> _Compito breve 1_
Rispondi a queste domande sulle note di commento:
(a) In quale fase lunare Falerina lavora alla spada?
(b) Quale significato viene dato a "palafren"?
(c) Che cosa impedisce a Orlando di sedurre Origille?

> _Testo del documento_
━━━━━━

6. 2-3. dicediscrive: il sogg. è il libro. 4. regina: Falerina. 5. dimòravi: ‘vi soggiorna’. 8. pòsa: ‘possa’. afatata: ‘incantata’.

7. 1-2. Falerina lavora alla spada solo durante il novilunio, quando la luna è meno luminosa. 3. brando: ‘spada’. 4. ‘e dedica tanta attenzione al temprarlo’. 5. baron: ‘cavaliere’. 7-8. ‘la maga scopre che Orlando è destinato a distruggere il giardino’.

8. 2. In ogni canto: ‘in ogni punto del corpo’ (cfr. I, iv, 3). 3. è già provato: ‘si è già provato, ha già combattuto’. 4. gli ha fato morire: ‘li ha uccisi’. 6. abia a perire: ‘muoia’. 7. che pur scià di certo: ‘sa per certo’; pur è il solito rafforzativo. 8. Cfr. 7, 8.

9. 1. avìa scordato: ‘avevo dimenticato’. 4. ‘se non proprio quando sorge il sole’. 5. è bon tempo passato: ‘è passato un bel po’ di tempo’. 7. pónevi ben cura: ‘leggilo con attenzione’. 8. doneti ventura: ‘ti dia buona fortuna’.

10. 2. tuol combiato: ‘prende commiato’; per combiato cfr. I, v, 63, 4.la fantina: ‘la giovane’. 3. soprano: ‘eccellente’. 4. palafren: ‘cavallo’ (cfr. I, ii, 55, 2). 5. il piano: ‘la pianura’. 6. ‘poiché deve aspettare fino alla mattina’. 7-8. Gioco è la consueta metafora erotica (cfr. I, xix, 62): la castità necessaria per affrontare l’impresa impedisce a Orlando di sedurre Origille.

━━━━━━

> _Voci fornite_

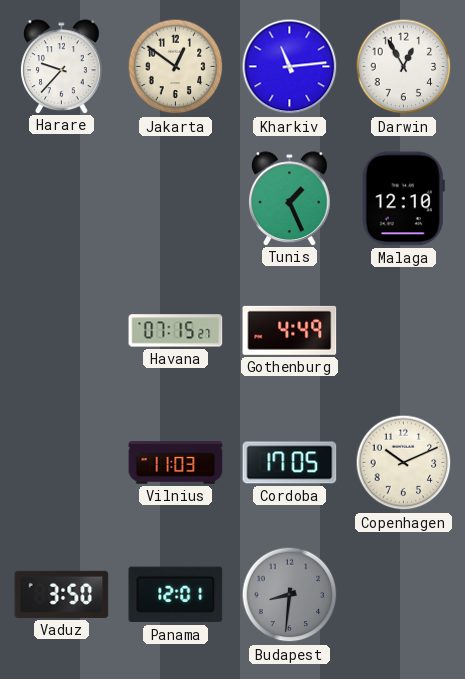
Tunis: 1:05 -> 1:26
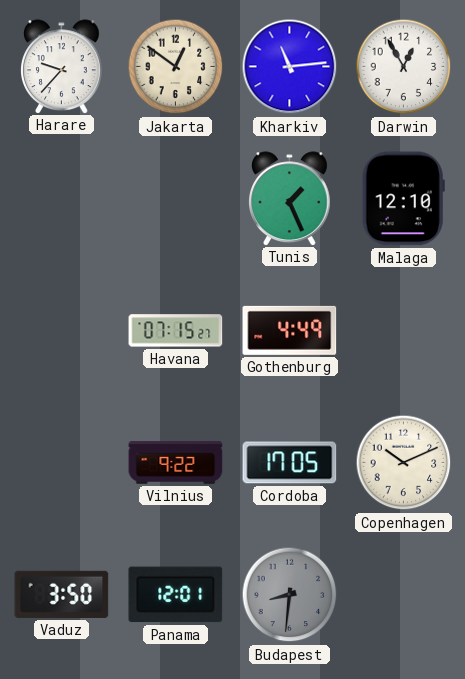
Vilnius: 11:03 -> 9:22
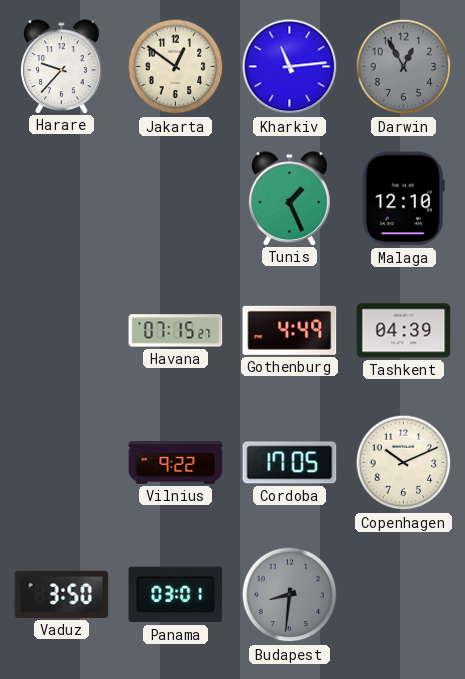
Darwin dial: white -> grey
Tashkent: none -> 04:39
Panama: 12:01 -> 03:01
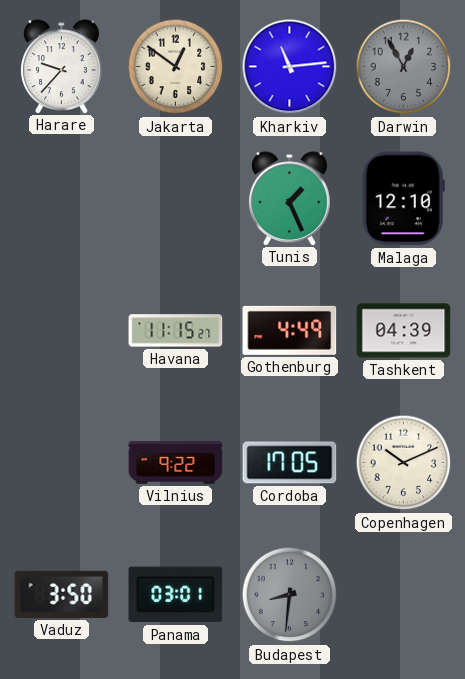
Havana: 07:15 -> 11:15
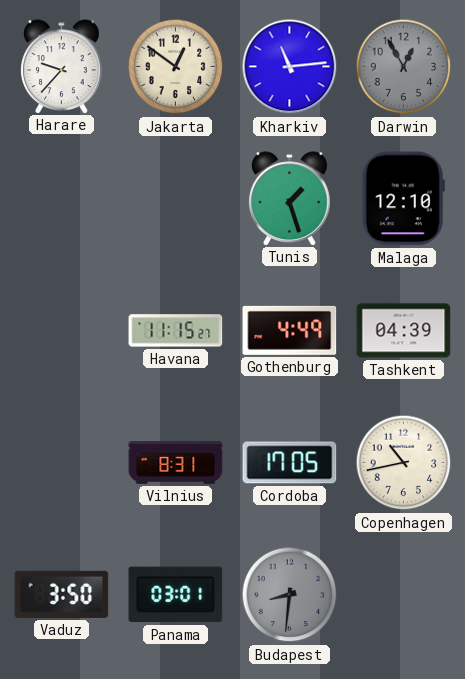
Tunis: 1:26 -> 1:27
Vilnius: 9:22 -> 8:31
Copenhagen: 10:11 -> 10:43
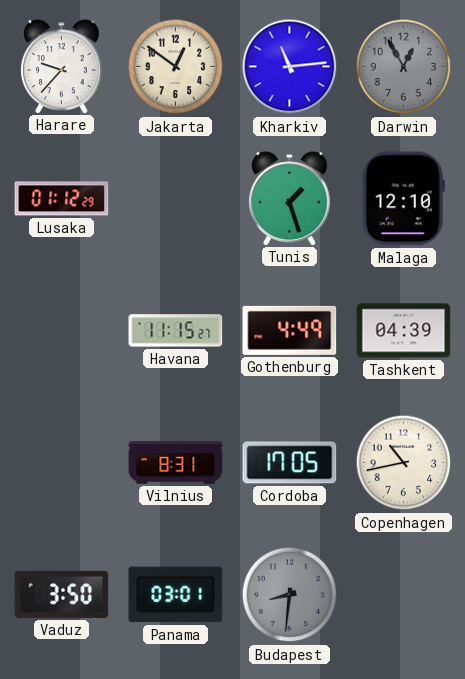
Lusaka: none -> 01:12
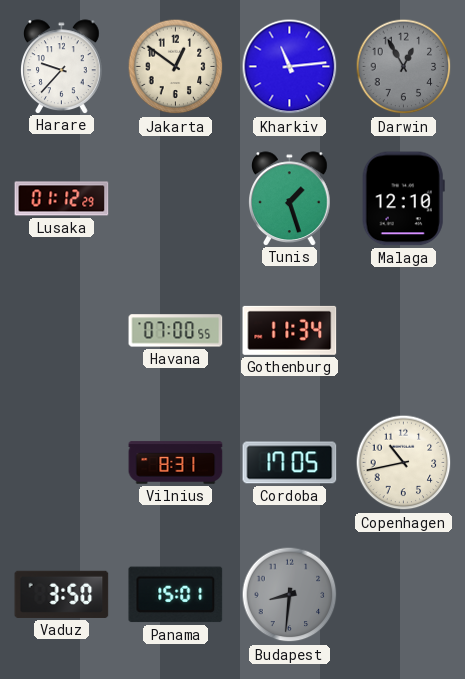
Havana: 11:15 -> 07:00
Gothenburg: 4:49 -> 11:34
Tashkent: 04:39 -> none
Panama: 03:01 -> 15:01
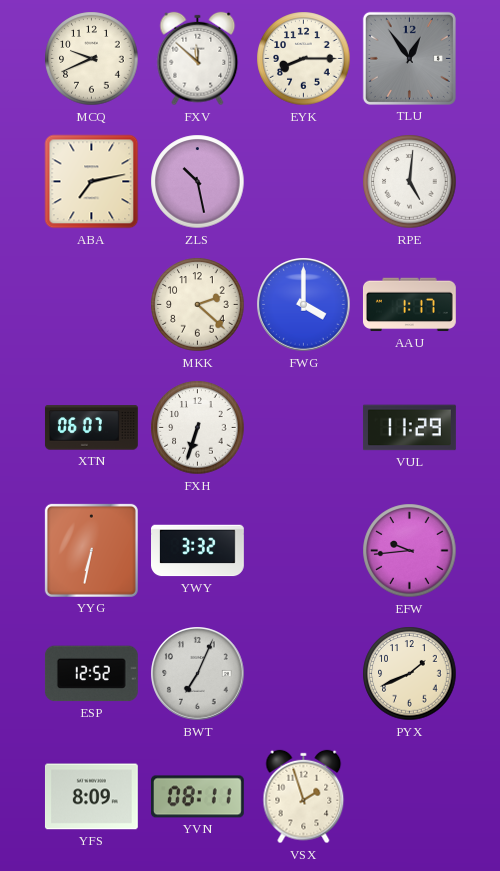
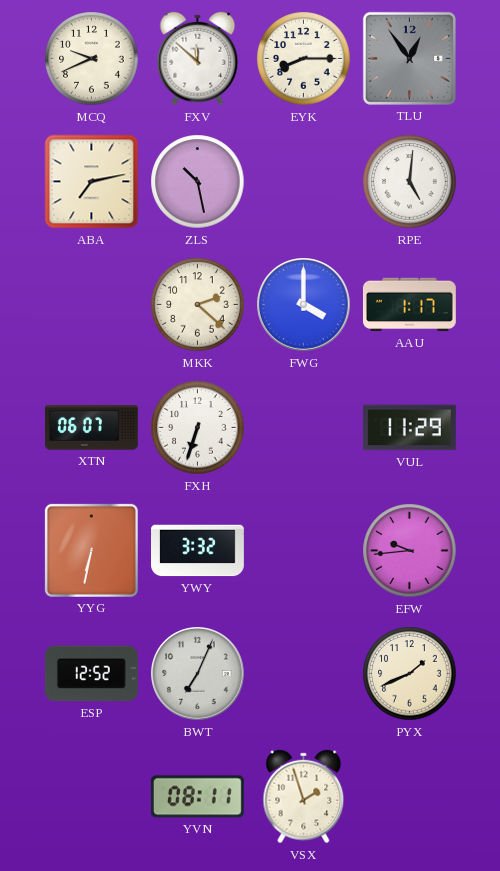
YFS: 8:09 -> none
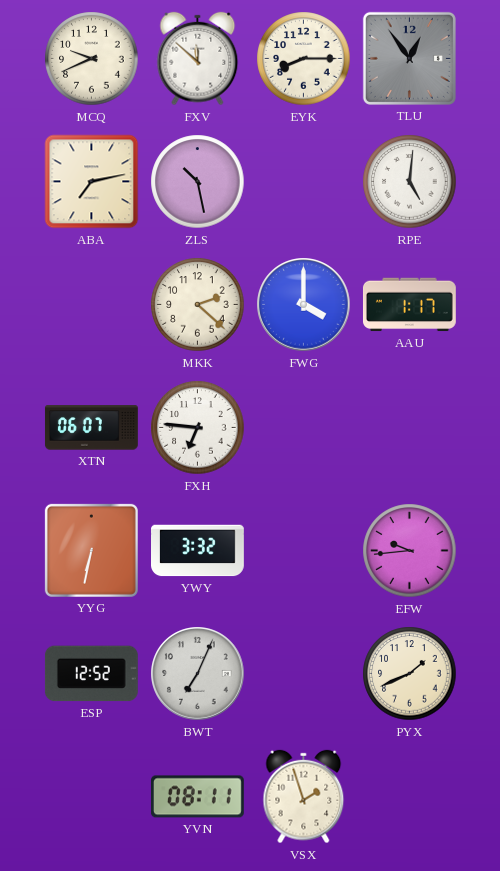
FXH: 6:33 -> 6:46
VUL: 11:29 -> none
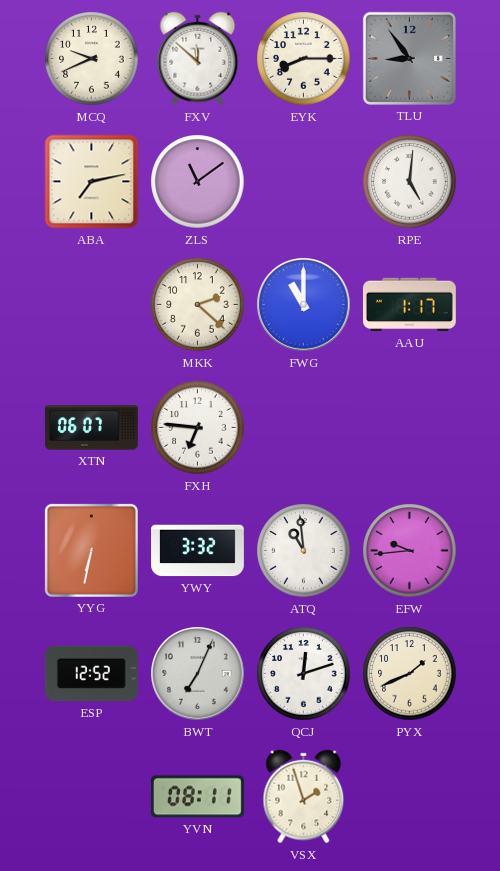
TLU: 12:54 -> 8:54
ZLS: 10:28 -> 11:09
FWG: 4:00 -> 11:00
ATQ: none -> 10:59
QCJ: none -> 12:12
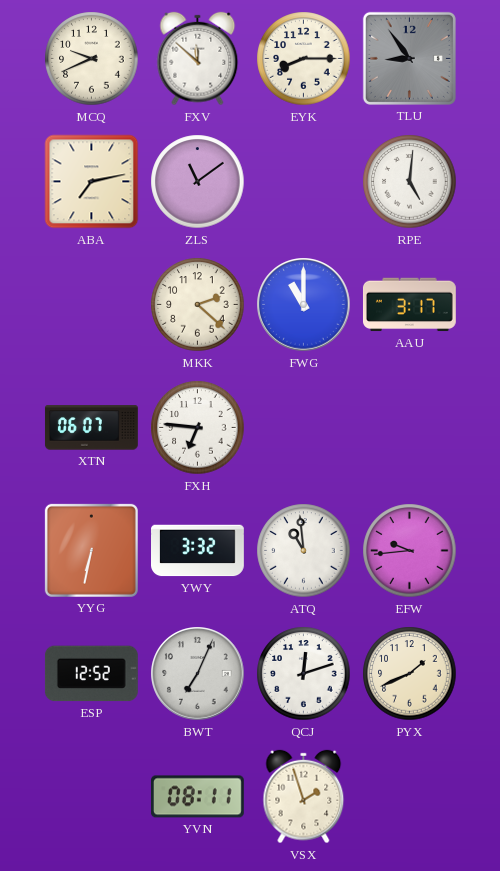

━━━━━━

> _Compito breve 2_
Ricopia senza alcuna modifica le voci, partendo dall'inizio delle voci e arrivando fino alla riga che contiene "Panama: 03:01 -> 15:01", compresa. Nella risposta tralascia le immagini.

> _Risposta completa 1_
(a) Durante il novilunio, quando la luna è meno luminosa.
(b) 'cavallo'.
(c) La castità necessaria per affrontare l'impresa.

> _Risposta completa 2_
Tunis: 1:05 -> 1:26
Vilnius: 11:03 -> 9:22
Darwin dial: white -> grey
Tashkent: none -> 04:39
Panama: 12:01 -> 03:01
Havana: 07:15 -> 11:15
Tunis: 1:26 -> 1:27
Vilnius: 9:22 -> 8:31
Copenhagen: 10:11 -> 10:43
Lusaka: none -> 01:12
Havana: 11:15 -> 07:00
Gothenburg: 4:49 -> 11:34
Tashkent: 04:39 -> none
Panama: 03:01 -> 15:01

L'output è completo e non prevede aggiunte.